Not only do tarantulas cost very little to set-up, but the recurring costs of caring for your tarantula are also next to nothing. Tarantulas have slow metabolisms and move very little, which means they consume minimal energy. They only need to be fed 2-3 crickets or an appropriately sized dubia roach a week. This costs a fraction of a dollar to feed them week-to-week and even less money if you breed your own feeder insects. Owning a tarantula also does not include any expensive vet bills as there are few health conditions that tarantulas can develop and there is little a vet can do to help a sick tarantula.

 

They are long-lived

Tarantulas can make for a long-lived pet compared to other common small animals like hamsters that may only live two years. Female tarantulas live for about 15-20 years but some have been reported living even longer. Now you can risk getting emotionally invested in your new pet because she’ll be with you for the long-run. Male tarantulas do not live as long as females (about 5 years) and can also make a great pet for someone who is not ready for a 15-year commitment to an animal.

 

There is a tarantula species for everyone

Whether you like colorful tarantulas or jet black tarantulas; exciting, fast-moving tarantulas or docile giants, there is a tarantula species for you. You can pick a tarantula that is your favorite color for there are tarantulas that are pink, purple, green, blue, black, and even blonde. With the number of tarantula species in the hobby, there is bound to be a tarantula species with the coloration or the personality that you will fall in love with.

 

They’ve helped many people get over their arachnophobia

Many people get tarantulas in order to get over their fear of spiders and for many, it has been resounding success. There is an excellent book by Lynne Kelly called Spiders – Learning to Love Them. Kelly describes in detail how she went from full-on arachnophobe to being a spider lover. Facing your fear and having constant exposure to them as a pet is a proven effective way to get over your irrational fear.

 

Cons:

 

They are not a pet you can handle on a daily basis

Tarantulas are wild animals, not domesticated pets. This means they can act unpredictably and should not be handled often. New World tarantulas have mild venom and can be handled but do so at your own risk. Handling your tarantula puts it at risk of falling and rupturing its abdomen. They are heavy, soft-bodied animals that can be killed if handled carelessly. Think of them like a fish: a pet you observe instead of interact with. If you do decide to handle, make sure to only do so close to the ground.

 

Severe reactions to tarantula venom are possible

While rare, people can have severe allergies to tarantula venom that may put you in the hospital. You may not know until you are bitten. While bites are unlikely if proper care is taken, it is still a possibility to be aware of. Several Old World tarantulas also have medically-significant venom like the tarantulas belonging to the Poecitheria genus. Beginner keepers should start with a New World tarantula, which only has venom as serious as a wasp or bee sting.

 

They will never build a bond with their owners as other animals may

Tarantulas are arachnids and have very simple brains. They only know how to eat and to reproduce. As such, they will never “love” you as a pet dog may. If you’re looking for a pet that will recognize you and build a bond with you, a tarantula is not for you.

 

Despite these cons, a tarantula can make a fascinating and great pet for the right person.

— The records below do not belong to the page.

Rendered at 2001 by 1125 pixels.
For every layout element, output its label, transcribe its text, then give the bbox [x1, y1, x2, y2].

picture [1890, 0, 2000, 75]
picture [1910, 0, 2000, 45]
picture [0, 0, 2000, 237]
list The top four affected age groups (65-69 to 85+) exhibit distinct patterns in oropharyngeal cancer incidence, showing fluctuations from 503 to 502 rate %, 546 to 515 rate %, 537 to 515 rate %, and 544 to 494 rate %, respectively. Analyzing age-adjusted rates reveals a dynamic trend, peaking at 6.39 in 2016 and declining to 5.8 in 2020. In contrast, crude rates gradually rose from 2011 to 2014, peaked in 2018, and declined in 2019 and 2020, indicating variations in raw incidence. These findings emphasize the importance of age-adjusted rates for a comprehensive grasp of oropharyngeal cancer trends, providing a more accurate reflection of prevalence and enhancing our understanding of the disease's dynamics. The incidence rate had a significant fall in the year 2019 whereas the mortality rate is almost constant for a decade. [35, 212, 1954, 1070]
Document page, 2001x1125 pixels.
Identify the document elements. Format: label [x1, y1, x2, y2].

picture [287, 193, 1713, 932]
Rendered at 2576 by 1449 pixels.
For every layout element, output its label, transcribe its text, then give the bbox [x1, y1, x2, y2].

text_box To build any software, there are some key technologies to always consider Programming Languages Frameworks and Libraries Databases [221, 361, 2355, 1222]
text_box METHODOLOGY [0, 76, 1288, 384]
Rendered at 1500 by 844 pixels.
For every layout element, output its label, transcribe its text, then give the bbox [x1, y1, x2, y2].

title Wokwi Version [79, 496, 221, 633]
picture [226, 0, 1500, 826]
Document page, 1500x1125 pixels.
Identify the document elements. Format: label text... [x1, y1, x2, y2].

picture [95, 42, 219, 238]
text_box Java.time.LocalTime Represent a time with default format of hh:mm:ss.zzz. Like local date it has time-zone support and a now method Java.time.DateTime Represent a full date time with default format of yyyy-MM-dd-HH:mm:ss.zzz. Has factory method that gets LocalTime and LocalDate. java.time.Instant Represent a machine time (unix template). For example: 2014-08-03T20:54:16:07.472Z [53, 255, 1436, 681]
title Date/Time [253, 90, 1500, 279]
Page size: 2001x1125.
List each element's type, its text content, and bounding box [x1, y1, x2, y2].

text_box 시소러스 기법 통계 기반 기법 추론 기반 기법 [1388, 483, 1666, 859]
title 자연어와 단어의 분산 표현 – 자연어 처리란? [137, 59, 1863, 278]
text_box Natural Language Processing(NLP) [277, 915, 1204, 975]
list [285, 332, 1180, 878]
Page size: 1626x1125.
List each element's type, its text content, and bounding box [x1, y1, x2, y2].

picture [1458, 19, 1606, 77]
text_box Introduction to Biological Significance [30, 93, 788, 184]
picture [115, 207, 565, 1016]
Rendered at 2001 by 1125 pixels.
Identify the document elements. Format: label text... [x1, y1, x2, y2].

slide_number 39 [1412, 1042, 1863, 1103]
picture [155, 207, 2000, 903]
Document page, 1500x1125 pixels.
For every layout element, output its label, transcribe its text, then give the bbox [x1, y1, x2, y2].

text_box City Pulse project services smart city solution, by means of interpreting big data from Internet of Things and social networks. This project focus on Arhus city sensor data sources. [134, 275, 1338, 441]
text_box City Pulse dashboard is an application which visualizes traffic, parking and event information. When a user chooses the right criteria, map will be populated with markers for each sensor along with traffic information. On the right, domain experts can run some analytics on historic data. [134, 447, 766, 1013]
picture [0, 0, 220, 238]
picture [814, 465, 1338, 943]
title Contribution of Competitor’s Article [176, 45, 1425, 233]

But even with all these great reasons to get a tarantula as a pet, do so as you would any other pet and do proper research before buying one. I’ve heard too many stories of people buying a tarantula just because it is cool and having it end up neglected or dead. If your reason for getting a tarantula is so you can be “cool” among your friends, then do not buy a tarantula. Remember that they are still animals, not toys. 

 

If you do decide that a tarantula is for you, look for reputable sellers that have captive-bred animals. Many tarantula species, such as the Poeciltheria genus, are endangered in the wild and it is up to you to not buy wild-caught specimens. Tarantulas are easy to care for and take little space, so keeping tarantulas can make a fascinating and rewarding hobby.